Material provided
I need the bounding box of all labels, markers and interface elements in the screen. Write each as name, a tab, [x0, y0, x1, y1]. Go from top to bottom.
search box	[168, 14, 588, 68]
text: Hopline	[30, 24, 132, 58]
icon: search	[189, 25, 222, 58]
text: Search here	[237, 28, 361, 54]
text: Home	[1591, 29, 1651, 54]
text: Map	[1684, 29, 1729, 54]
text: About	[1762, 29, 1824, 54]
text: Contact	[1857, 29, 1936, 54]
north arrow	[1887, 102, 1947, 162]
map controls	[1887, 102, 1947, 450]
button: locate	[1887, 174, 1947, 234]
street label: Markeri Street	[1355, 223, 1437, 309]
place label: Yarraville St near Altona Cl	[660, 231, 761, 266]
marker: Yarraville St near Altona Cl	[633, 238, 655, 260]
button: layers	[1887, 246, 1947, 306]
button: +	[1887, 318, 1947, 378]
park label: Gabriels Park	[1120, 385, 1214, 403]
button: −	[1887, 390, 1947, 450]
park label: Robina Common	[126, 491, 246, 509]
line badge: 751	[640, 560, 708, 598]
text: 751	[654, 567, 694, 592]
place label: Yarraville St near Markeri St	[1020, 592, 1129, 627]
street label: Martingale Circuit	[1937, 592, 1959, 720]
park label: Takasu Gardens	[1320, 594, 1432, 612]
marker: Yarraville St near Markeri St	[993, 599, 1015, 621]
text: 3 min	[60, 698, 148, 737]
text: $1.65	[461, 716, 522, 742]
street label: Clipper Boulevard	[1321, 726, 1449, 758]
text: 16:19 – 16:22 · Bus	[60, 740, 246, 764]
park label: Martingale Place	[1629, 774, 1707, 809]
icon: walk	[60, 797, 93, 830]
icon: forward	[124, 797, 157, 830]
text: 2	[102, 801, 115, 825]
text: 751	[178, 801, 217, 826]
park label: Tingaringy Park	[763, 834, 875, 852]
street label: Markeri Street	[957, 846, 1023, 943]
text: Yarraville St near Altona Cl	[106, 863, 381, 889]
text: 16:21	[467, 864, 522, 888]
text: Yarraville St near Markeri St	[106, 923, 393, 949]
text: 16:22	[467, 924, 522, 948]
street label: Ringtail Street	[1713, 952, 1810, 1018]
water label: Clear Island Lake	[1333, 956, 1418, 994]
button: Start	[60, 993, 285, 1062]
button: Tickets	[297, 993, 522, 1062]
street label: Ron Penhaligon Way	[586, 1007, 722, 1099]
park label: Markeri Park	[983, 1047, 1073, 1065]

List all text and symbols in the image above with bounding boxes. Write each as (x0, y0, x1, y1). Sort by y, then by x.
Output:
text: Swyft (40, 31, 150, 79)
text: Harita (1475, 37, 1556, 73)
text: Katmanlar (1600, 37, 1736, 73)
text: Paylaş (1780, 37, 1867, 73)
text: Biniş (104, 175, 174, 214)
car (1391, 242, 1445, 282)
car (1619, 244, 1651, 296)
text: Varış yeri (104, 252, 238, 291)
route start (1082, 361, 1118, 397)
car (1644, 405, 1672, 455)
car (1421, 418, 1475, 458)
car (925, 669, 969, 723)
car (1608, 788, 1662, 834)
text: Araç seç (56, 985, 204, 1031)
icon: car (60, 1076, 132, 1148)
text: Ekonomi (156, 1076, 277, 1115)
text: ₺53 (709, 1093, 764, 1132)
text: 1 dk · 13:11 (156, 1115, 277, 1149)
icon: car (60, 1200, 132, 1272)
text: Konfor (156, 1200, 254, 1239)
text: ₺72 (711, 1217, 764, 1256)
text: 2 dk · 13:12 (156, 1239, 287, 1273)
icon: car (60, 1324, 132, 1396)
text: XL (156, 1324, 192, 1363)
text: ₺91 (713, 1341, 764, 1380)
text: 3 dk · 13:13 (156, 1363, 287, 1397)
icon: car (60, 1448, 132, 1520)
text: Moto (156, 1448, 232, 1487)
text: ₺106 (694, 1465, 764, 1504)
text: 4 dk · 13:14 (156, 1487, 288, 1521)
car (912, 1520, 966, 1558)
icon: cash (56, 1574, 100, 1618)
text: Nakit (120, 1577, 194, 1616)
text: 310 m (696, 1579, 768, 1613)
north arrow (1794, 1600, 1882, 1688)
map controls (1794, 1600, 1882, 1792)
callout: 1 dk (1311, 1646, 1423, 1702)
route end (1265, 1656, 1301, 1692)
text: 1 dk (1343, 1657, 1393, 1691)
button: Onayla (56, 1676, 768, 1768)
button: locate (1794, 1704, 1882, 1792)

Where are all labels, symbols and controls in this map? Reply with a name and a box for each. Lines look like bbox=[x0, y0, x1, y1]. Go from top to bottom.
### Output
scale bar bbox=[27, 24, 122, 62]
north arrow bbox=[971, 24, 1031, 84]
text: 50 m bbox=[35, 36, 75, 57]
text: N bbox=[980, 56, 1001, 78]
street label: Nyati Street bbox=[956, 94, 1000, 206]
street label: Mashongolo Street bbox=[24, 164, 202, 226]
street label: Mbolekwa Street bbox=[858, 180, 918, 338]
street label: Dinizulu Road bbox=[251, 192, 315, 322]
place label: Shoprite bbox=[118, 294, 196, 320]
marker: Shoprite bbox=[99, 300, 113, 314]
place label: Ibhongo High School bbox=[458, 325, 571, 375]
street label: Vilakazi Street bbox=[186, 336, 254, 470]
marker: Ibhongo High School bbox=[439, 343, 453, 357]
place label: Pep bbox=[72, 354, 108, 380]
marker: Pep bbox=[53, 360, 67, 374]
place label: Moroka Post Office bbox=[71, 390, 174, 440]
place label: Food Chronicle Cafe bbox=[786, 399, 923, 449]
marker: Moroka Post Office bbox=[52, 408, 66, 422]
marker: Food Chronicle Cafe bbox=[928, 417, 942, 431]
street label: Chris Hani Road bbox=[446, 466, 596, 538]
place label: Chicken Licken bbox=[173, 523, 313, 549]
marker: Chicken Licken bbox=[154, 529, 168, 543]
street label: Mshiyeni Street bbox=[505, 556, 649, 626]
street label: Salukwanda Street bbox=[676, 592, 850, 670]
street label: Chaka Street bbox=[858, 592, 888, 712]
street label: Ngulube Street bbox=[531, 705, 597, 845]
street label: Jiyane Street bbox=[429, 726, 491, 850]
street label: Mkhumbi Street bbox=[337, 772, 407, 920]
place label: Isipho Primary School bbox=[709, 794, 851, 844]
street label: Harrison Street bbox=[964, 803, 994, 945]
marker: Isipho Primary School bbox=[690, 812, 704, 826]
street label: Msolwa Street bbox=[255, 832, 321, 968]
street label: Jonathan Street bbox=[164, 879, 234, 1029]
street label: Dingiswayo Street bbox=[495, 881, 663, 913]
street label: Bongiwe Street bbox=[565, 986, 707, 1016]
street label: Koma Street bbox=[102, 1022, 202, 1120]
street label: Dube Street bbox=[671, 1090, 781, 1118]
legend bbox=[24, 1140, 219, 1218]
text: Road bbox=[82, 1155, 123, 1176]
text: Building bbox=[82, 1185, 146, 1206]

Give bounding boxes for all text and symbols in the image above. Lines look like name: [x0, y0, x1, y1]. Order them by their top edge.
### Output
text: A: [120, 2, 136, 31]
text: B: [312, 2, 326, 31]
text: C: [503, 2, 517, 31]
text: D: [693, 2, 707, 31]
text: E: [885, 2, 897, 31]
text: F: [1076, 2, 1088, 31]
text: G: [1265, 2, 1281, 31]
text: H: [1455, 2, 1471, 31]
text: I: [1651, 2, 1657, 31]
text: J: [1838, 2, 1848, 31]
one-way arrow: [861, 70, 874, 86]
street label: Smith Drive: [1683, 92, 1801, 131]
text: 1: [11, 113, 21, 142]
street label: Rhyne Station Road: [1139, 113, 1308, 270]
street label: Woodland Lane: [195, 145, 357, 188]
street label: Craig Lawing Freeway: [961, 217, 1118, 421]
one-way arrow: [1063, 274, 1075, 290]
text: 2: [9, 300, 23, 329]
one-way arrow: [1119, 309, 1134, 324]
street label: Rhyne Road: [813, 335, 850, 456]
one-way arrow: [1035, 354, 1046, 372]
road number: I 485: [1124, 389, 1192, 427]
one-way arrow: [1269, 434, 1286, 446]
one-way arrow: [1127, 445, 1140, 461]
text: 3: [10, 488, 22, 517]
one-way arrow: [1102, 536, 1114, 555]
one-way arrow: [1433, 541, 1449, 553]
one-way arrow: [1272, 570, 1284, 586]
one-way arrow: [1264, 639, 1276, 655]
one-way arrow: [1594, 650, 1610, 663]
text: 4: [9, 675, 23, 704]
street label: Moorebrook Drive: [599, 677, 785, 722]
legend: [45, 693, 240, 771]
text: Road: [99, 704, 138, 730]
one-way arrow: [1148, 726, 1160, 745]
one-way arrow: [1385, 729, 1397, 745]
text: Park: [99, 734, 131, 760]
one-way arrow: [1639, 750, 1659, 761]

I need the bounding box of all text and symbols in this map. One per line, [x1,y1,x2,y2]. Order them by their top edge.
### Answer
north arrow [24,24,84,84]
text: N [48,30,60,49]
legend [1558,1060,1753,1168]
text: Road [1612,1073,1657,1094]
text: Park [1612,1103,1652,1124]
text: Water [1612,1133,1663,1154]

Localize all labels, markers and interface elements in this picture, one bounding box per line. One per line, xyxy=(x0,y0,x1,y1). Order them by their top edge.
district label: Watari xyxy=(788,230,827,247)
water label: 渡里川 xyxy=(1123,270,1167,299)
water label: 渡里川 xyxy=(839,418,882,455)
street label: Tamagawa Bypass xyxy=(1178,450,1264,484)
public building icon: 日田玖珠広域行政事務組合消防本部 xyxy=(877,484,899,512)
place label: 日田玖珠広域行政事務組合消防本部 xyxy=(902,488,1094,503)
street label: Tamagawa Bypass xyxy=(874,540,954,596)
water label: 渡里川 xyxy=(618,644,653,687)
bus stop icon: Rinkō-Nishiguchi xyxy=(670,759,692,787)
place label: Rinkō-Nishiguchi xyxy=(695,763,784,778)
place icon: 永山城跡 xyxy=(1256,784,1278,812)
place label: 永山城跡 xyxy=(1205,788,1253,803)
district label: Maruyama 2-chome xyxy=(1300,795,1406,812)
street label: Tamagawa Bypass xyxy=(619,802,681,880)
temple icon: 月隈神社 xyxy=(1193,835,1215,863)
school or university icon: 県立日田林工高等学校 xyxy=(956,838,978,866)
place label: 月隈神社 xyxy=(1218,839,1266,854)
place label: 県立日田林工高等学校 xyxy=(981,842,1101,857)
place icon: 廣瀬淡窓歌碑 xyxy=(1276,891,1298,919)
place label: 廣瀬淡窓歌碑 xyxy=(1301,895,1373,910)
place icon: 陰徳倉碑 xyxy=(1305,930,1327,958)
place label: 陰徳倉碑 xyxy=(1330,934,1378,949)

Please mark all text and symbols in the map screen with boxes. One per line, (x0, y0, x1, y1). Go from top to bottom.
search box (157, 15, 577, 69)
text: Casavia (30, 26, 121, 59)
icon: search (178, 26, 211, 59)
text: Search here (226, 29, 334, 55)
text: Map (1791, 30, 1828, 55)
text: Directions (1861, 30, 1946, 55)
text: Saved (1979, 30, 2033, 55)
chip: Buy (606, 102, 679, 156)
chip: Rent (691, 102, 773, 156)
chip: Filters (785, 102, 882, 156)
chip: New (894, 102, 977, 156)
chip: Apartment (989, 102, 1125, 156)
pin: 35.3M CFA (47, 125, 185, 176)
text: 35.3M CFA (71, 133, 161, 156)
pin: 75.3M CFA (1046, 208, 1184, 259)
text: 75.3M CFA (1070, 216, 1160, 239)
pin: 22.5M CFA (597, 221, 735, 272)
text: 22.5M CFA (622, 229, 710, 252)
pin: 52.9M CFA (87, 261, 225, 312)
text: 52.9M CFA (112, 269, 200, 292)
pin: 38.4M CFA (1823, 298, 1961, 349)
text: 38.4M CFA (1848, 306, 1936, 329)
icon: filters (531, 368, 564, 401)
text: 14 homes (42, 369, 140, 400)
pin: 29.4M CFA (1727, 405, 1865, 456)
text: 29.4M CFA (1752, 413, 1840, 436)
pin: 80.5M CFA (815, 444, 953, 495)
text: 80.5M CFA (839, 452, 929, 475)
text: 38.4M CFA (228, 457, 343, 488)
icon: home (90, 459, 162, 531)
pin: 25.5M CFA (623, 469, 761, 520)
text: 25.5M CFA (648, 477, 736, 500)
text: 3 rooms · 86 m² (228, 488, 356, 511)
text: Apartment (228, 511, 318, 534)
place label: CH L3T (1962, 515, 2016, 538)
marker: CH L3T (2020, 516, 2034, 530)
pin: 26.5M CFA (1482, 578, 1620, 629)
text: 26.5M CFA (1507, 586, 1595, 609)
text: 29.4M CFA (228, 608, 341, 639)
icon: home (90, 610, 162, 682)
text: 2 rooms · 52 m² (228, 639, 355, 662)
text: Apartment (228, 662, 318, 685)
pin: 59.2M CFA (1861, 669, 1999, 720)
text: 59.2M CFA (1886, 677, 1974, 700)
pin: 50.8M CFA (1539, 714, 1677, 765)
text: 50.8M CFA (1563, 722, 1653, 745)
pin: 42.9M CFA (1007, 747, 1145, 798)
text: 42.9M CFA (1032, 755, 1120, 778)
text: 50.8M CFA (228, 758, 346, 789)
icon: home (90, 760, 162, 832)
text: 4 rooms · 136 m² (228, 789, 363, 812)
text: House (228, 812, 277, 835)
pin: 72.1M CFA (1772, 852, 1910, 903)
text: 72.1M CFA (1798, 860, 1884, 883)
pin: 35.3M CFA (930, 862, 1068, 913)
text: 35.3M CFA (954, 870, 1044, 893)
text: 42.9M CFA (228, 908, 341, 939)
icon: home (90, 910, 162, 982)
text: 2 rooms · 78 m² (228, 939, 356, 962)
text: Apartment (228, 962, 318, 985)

What is required
Above are the entries; copy out every line among them that contains the word "Nishiguchi".

Expected output
bus stop icon: Rinkō-Nishiguchi xyxy=(670,759,692,787)
place label: Rinkō-Nishiguchi xyxy=(695,763,784,778)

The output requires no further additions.